なお、この比較例1のフィルターをオートクレーブ処理する前のフィルター基材表面の電子顕微鏡写真(倍率10,000)を図1に、オートクレーブ処理した後のフィルター基材表面の電子顕微鏡写真(倍率10,000)を図2に示した。オリゴマーを抽出しない場合には、オートクレーブ処理によってオリゴマーが凝集・析出していることが分かる。
【0049】
【比較例2】
アセトンへの不織布の浸漬時間を10時間にした以外は、実施例1と同様な操作を行った。不織布中のオリゴマーの含有量は、1.15重量%であった。また、フィルター中の親水性ポリマーのコート量は、165mg/m2であった。この時の血液評価結果を表2に示す。
【0050】
【実施例5】
平均繊維直径1.2μmのポリスルホン繊維よりなる不織布(31g/m2目付、空隙率86%、厚さ0.22mm、巾150mm、比表面積1.55m2/g、環状オリゴマー含有量5.52重量%)を用いて、超音波洗浄機中で超音波処理しながらアセトン抽出した以外は、実施例2と同様な操作を行った。オリゴマー抽出後の不織布中のオリゴマーの含有量は、0.91重量%であった。また、フィルター中の親水性ポリマーのコート量は、193mg/m2であった。この時の血液評価結果を表3に示す。環状オリゴマーを除去しないフィルター基材(【比較例3】)に比べて、オートクレーブ後の性能低下が小さい結果となった。
【0051】
【比較例3】
実施例5で用いたオリゴマー抽出前のフィルター基材を用いた以外は、実施例1と同様な操作を行った。フィルター中の親水性ポリマーのコート量は、190mg/m2であった。この時の血液評価結果を表3に示す。
【0052】
【表1】
Figure 0004565762
【表2】
Figure 0004565762
【表3】
Figure 0004565762
【0053】
【発明の効果】
本発明の白血球除去フィルターは、オートクレーブ滅菌による性能低下が小さいことから、オートクレーブ滅菌を用いる医薬用途、医療用途、及び一般工業用途に好ましく用いられる。
【図面の簡単な説明】
【図1】比較例1で作成したフィルターのオートクレーブ処理前の電子顕微鏡写真(倍率10,000)である。
【図2】比較例1で作成したフィルターのオートクレーブ処理後の電子顕微鏡写真(倍率10,000)である。
【図3】実施例1で作成したフィルターのオートクレーブ処理後の電子顕微鏡写真(倍率10,000)である。
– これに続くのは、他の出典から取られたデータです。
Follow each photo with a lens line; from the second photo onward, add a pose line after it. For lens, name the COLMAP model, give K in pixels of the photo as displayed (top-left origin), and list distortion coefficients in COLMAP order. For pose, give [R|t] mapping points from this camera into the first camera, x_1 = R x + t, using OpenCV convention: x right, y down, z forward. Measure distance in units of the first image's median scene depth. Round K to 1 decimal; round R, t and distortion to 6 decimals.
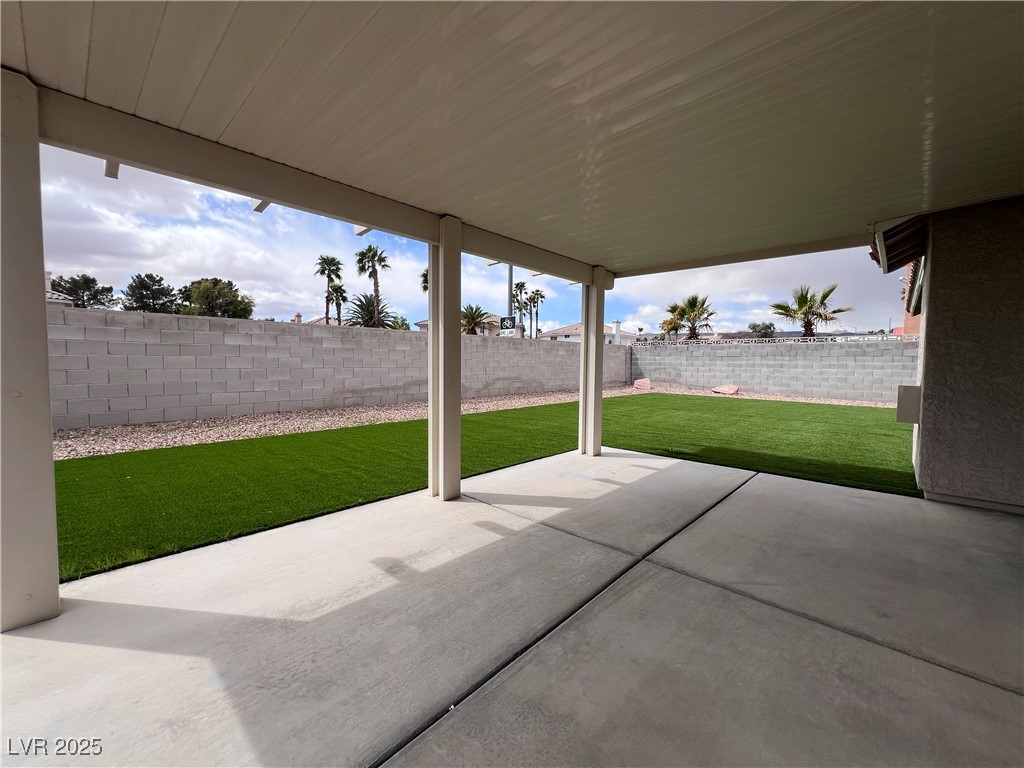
lens RADIAL K [[413.6, 0, 511.3], [0, 413.6, 382.5], [0, 0, 1]] dist [0.002894, -0.001823]
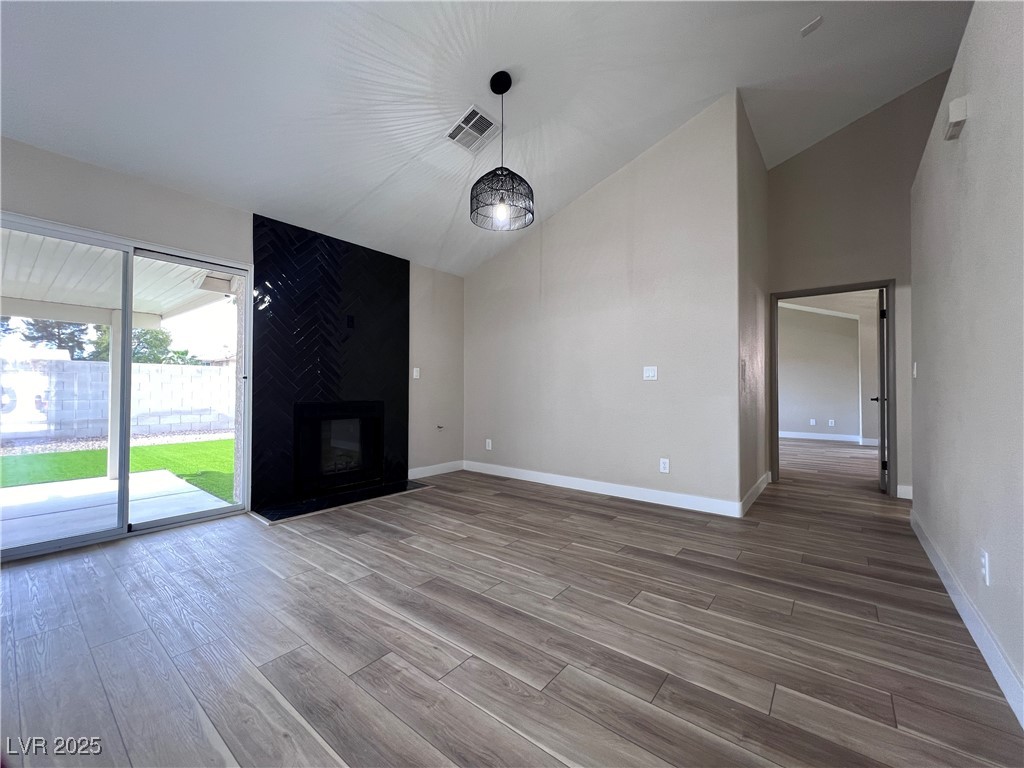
lens RADIAL K [[413.6, 0, 512.0], [0, 413.6, 382.2], [0, 0, 1]] dist [0.002894, -0.001823]
pose [[0.997047, -0.004653, 0.076656, 1.847321], [0.010177, 0.997365, -0.071830, 0.016778], [-0.076119, 0.072398, 0.994467, -0.303484]]
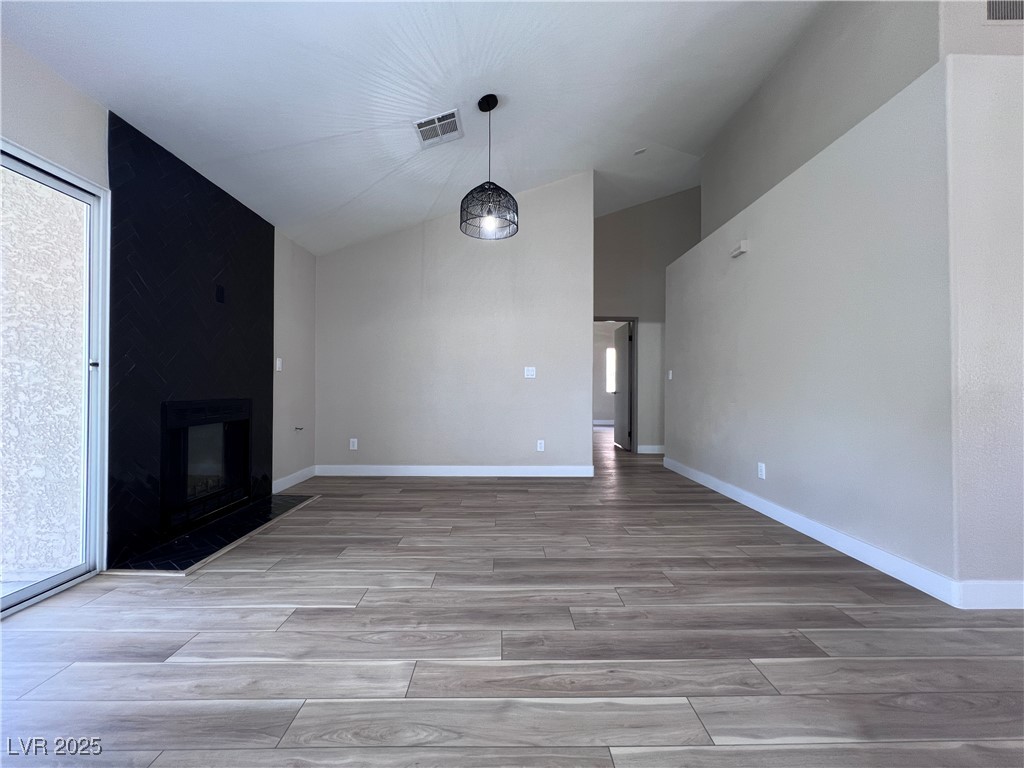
lens RADIAL K [[411.8, 0, 511.6], [0, 411.8, 383.3], [0, 0, 1]] dist [-0.000577, 0.000560]
pose [[0.718297, 0.001547, 0.695735, 1.201315], [0.037198, 0.998482, -0.040625, 0.003851], [-0.694742, 0.055061, 0.717149, -0.137528]]
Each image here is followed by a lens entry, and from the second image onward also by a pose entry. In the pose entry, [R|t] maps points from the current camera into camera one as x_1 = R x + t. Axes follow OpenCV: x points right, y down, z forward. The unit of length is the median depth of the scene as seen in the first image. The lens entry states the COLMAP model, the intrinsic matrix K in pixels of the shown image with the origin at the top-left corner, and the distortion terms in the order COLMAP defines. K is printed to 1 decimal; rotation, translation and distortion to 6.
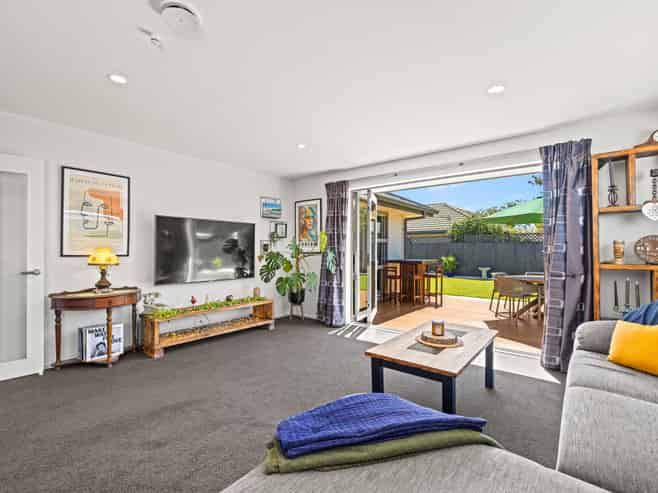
lens RADIAL K [[333.2, 0, 329.0], [0, 333.2, 246.5], [0, 0, 1]] dist [0.000556, 0.000087]
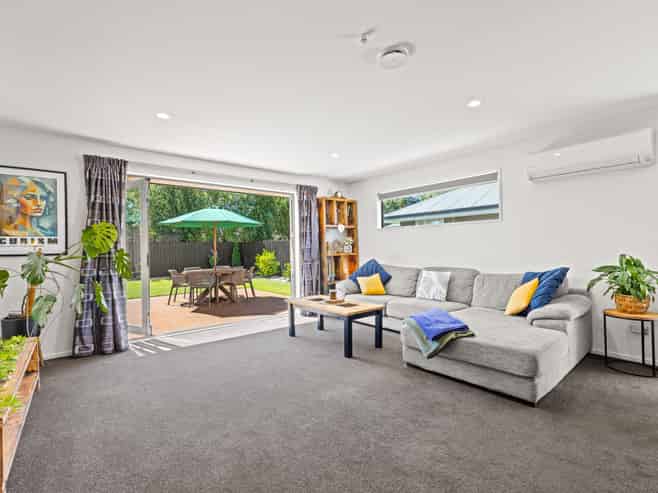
lens RADIAL K [[307.6, 0, 329.0], [0, 307.6, 246.5], [0, 0, 1]] dist [-0.000017, -0.000030]
pose [[0.179009, 0.010528, 0.983791, -0.610146], [0.016819, 0.999764, -0.013760, 0.024211], [-0.983704, 0.019009, 0.178790, 0.425081]]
【図4】本発明のフィルターを製造するための製造装置の一例を示す正面図である。
【符号の説明】
1 フィルター基材供給ロール
2 ポリマー溶液コーティング槽
3 ポリマー溶液保温用恒温槽
4 ロール
5 ニップ用ロール
6 フィルター巻き取り用ロール
7 フィルター基材
8 ポリマー溶液
9 含浸ロール
10 恒温槽内の温調水
11 乾燥する手段(低温側)
12 乾燥する手段(高温側)

Claims (5)

  1. ポリエチレンテレフタレート及びポリ(トリメチレンテレフタレート)より選択される重縮合系ポリマーからなるフィルター基材に、少なくとも非イオン性親水基を有する2−ヒドロキシエチル(メタ)アクリレートと、アミノ基を有するジメチルアミノエチル(メタ)アクリレート又はジエチルアミノエチル(メタ)アクリレートと、を有する親水性ポリマーがコーティングされてなる白血球除去フィルターの製造方法において、フィルター基材は、1重量%を超えるオリゴマーを含む重縮合系ポリマーを用い、該フィルター基材中のオリゴマー含有量を低減する工程を有し、該フィルター基材中のオリゴマー含有量を1重量%以下とし、更にフィルターをオートクレーブ処理する工程を有することを特徴とする白血球除去フィルターの製造方法。
  2. フィルター基材が溶融工程を経て製造されてなる請求項1記載の白血球除去フィルターの製造方法。
  3. フィルター基材中のオリゴマー含有量を低減する工程が、フィルター基材を溶剤抽出することを含む請求項1又は2に記載の白血球除去フィルターの製造方法。
  4. 溶剤抽出後にオートクレーブ処理されることを特徴とする請求項に記載の白血球除去フィルターの製造方法。
  5. 請求項1〜のいずれかに記載の白血球除去フィルターの製造方法で製造された白血球除去フィルター。